Quando olhamos o mundo por meio do Deus triúno, há uma clareza e um colorido que só podem ser contemplados por aqueles que receberam uma revelação especial. Nesse sentido não colocamos as pessoas diante de evidências, mas as chamamos a refletir quanto à plausibilidade e o encaixe proposto pela cosmovisão cristã que parte do “Deus que se revela”. A defesa dessa abordagem repousa justamente sobre esse ponto. McGrath comenta que para Lewis o cristianismo ajudou a entender complexidades do mundo ou da experiência humana que no ateísmo ele não encontrava respostas. Para lidar com as complexidades da vida e da realidade precisamos mais do que ciências empíricas e de razão humana.
CONCLUSÃO
Ao olhar ao nosso redor, contemplamos algo que excede a racionalidade pura. Cristo é a lente que torna o que observamos inteligível, é por meio dEle que uma teologia natural cristã se torna genuína e prática. Uma teologia natural só pode ser verdadeiramente cristã quando rompe o dualismo de natureza/graça e enxerga a realidade do todo por meio do Deus que se revela. O Logos se fez carne! Jesus intencionalmente se utilizou, em suas parábolas, das coisas criadas (videira, semente, fermento, etc) para demonstrar que mais do que ilustrações, Ele está afirmando que essas coisas são partes do Seu reino, não de maneira abstrata ou alegórica, mas integral.

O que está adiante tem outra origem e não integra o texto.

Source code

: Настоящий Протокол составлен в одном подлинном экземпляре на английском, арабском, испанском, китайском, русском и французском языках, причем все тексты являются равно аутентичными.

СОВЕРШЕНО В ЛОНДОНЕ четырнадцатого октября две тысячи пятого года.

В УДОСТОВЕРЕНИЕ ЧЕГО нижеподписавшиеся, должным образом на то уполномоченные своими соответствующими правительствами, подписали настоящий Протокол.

Os cristãos podem descansar cognitivamente em uma fé que encontra ressonância com a realidade e que demonstra um encaixe, até mesmo estatístico, notável. Mesmo nos momentos mais triviais estaremos cercados de lembretes significativos de quem Deus é e de quanto Ele merece o nosso louvor. Porque Dele, por Ele e para Ele são todas as coisas. A Ele seja dada a Glória para sempre!
[1] McGrath, 2019, p. 18.
[2] McGrath, 2019, p. 164.
[3] McGrath, 2019, p. 169.
[4] LEWIS, C. S.; WALMSLEY, Lesley, ed. Essay collection; faith, christianity and church. Londres: Collins, 2000. p. 21.

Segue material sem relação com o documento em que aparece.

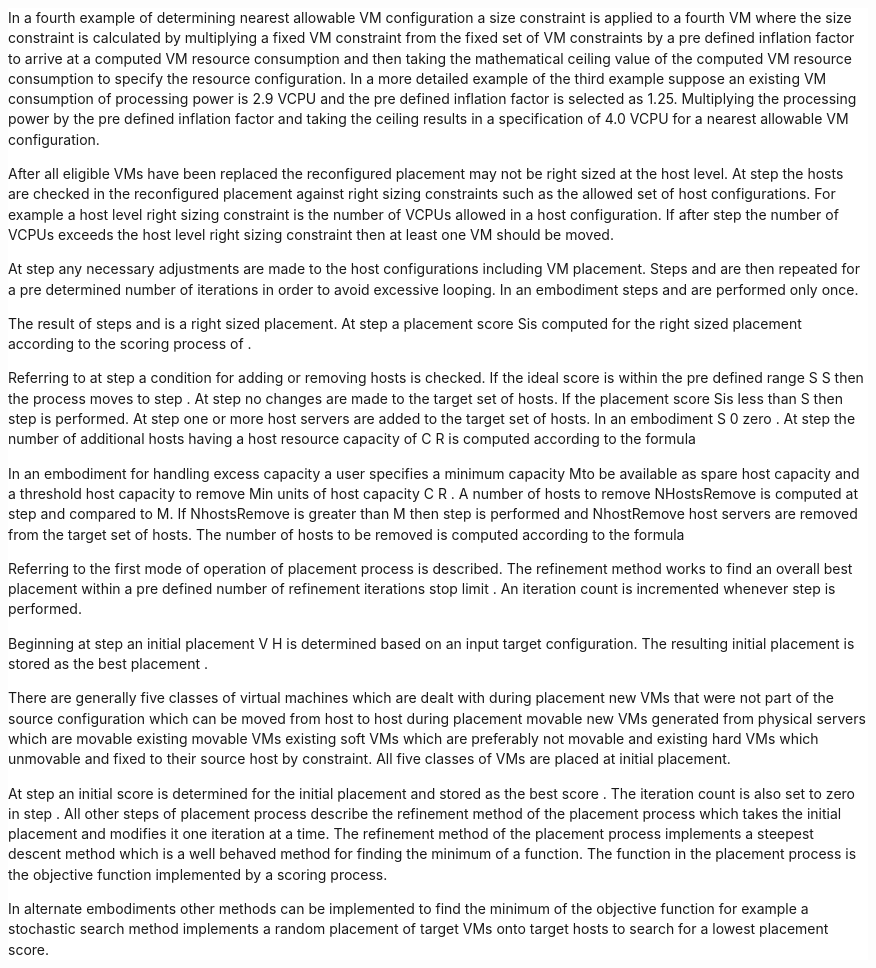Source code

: In a fourth example of determining nearest allowable VM configuration a size constraint is applied to a fourth VM where the size constraint is calculated by multiplying a fixed VM constraint from the fixed set of VM constraints by a pre defined inflation factor to arrive at a computed VM resource consumption and then taking the mathematical ceiling value of the computed VM resource consumption to specify the resource configuration. In a more detailed example of the third example suppose an existing VM consumption of processing power is 2.9 VCPU and the pre defined inflation factor is selected as 1.25. Multiplying the processing power by the pre defined inflation factor and taking the ceiling results in a specification of 4.0 VCPU for a nearest allowable VM configuration.

After all eligible VMs have been replaced the reconfigured placement may not be right sized at the host level. At step the hosts are checked in the reconfigured placement against right sizing constraints such as the allowed set of host configurations. For example a host level right sizing constraint is the number of VCPUs allowed in a host configuration. If after step the number of VCPUs exceeds the host level right sizing constraint then at least one VM should be moved.

At step any necessary adjustments are made to the host configurations including VM placement. Steps and are then repeated for a pre determined number of iterations in order to avoid excessive looping. In an embodiment steps and are performed only once.

The result of steps and is a right sized placement. At step a placement score Sis computed for the right sized placement according to the scoring process of .

Referring to at step a condition for adding or removing hosts is checked. If the ideal score is within the pre defined range S S then the process moves to step . At step no changes are made to the target set of hosts. If the placement score Sis less than S then step is performed. At step one or more host servers are added to the target set of hosts. In an embodiment S 0 zero . At step the number of additional hosts having a host resource capacity of C R is computed according to the formula 

In an embodiment for handling excess capacity a user specifies a minimum capacity Mto be available as spare host capacity and a threshold host capacity to remove Min units of host capacity C R . A number of hosts to remove NHostsRemove is computed at step and compared to M. If NhostsRemove is greater than M then step is performed and NhostRemove host servers are removed from the target set of hosts. The number of hosts to be removed is computed according to the formula 

Referring to the first mode of operation of placement process is described. The refinement method works to find an overall best placement within a pre defined number of refinement iterations stop limit . An iteration count is incremented whenever step is performed.

Beginning at step an initial placement V H is determined based on an input target configuration. The resulting initial placement is stored as the best placement .

There are generally five classes of virtual machines which are dealt with during placement new VMs that were not part of the source configuration which can be moved from host to host during placement movable new VMs generated from physical servers which are movable existing movable VMs existing soft VMs which are preferably not movable and existing hard VMs which unmovable and fixed to their source host by constraint. All five classes of VMs are placed at initial placement.

At step an initial score is determined for the initial placement and stored as the best score . The iteration count is also set to zero in step . All other steps of placement process describe the refinement method of the placement process which takes the initial placement and modifies it one iteration at a time. The refinement method of the placement process implements a steepest descent method which is a well behaved method for finding the minimum of a function. The function in the placement process is the objective function implemented by a scoring process.

In alternate embodiments other methods can be implemented to find the minimum of the objective function for example a stochastic search method implements a random placement of target VMs onto target hosts to search for a lowest placement score.
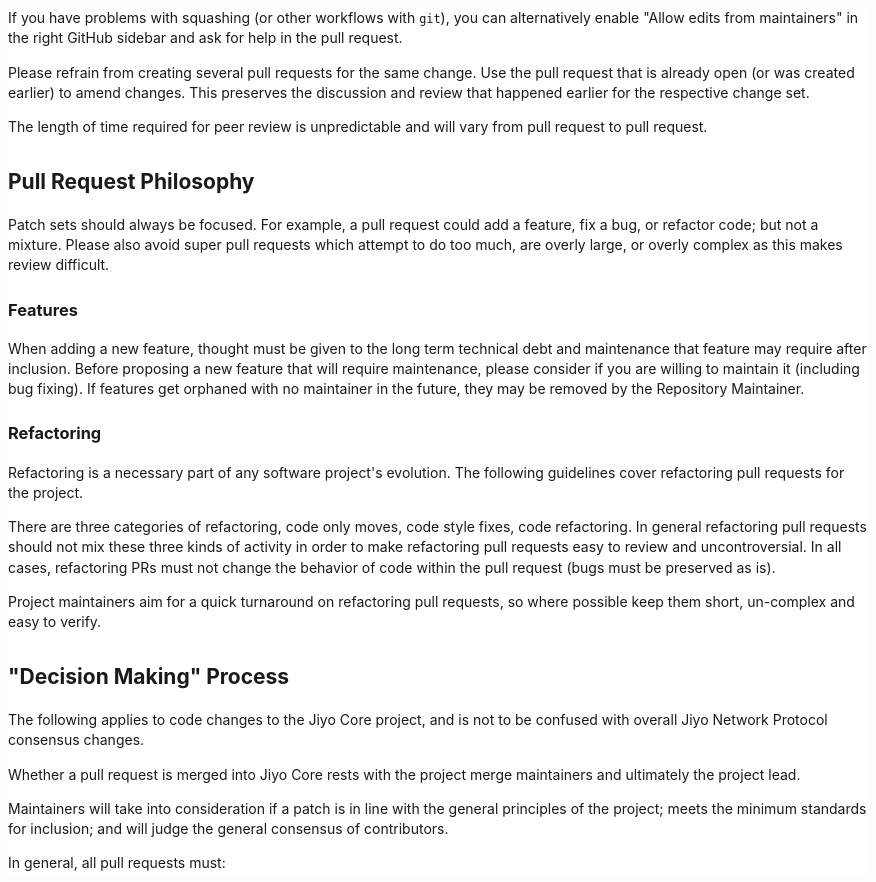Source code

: If you have problems with squashing (or other workflows with `git`), you can
alternatively enable "Allow edits from maintainers" in the right GitHub
sidebar and ask for help in the pull request.

Please refrain from creating several pull requests for the same change.
Use the pull request that is already open (or was created earlier) to amend
changes. This preserves the discussion and review that happened earlier for
the respective change set.

The length of time required for peer review is unpredictable and will vary from
pull request to pull request.

## Pull Request Philosophy

Patch sets should always be focused. For example, a pull request could add a
feature, fix a bug, or refactor code; but not a mixture. Please also avoid
super pull requests which attempt to do too much, are overly large, or overly
complex as this makes review difficult.

### Features

When adding a new feature, thought must be given to the long term technical
debt and maintenance that feature may require after inclusion. Before proposing
a new feature that will require maintenance, please consider if you are willing
to maintain it (including bug fixing). If features get orphaned with no
maintainer in the future, they may be removed by the Repository Maintainer.

### Refactoring

Refactoring is a necessary part of any software project's evolution. The
following guidelines cover refactoring pull requests for the project.

There are three categories of refactoring, code only moves, code style fixes,
code refactoring. In general refactoring pull requests should not mix these
three kinds of activity in order to make refactoring pull requests easy to
review and uncontroversial. In all cases, refactoring PRs must not change the
behavior of code within the pull request (bugs must be preserved as is).

Project maintainers aim for a quick turnaround on refactoring pull requests, so
where possible keep them short, un-complex and easy to verify.

## "Decision Making" Process

The following applies to code changes to the Jiyo Core project, and is not
to be confused with overall Jiyo Network Protocol consensus changes.

Whether a pull request is merged into Jiyo Core rests with the project merge
maintainers and ultimately the project lead.

Maintainers will take into consideration if a patch is in line with the general
principles of the project; meets the minimum standards for inclusion; and will
judge the general consensus of contributors.

In general, all pull requests must:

[5] McGrath, 2019, p. 140.
[6] McGrath, 2015, p. 71.
[7] McGrath, 2015, n.p.
[8] McGrath, 2015, p. 15.
[9] McGrath, 2020, p. 29.
[10] McGrath, 2019, p. 226.
REFERÊNCIAS BIBLIOGRÁFICAS
MCGRATH, Alister. Teologia natural: uma nova abordagem. Tradução de Marisa K. A. Siqueira Lopes – São Paulo: Vida Nova, 2019.
MCGRATH, Alister. Surpreendido pelo sentido: ciência, fé e sentido das coisas. Tradução de Onofre Muniz – São Paulo: Hagnos, 2015.
MCGRATH, Alister. C. S. Lewis, Richard Dawkins e o sentido da vida. Tradução de Francisco Nunes – Viçosa: Ultimato, 2020.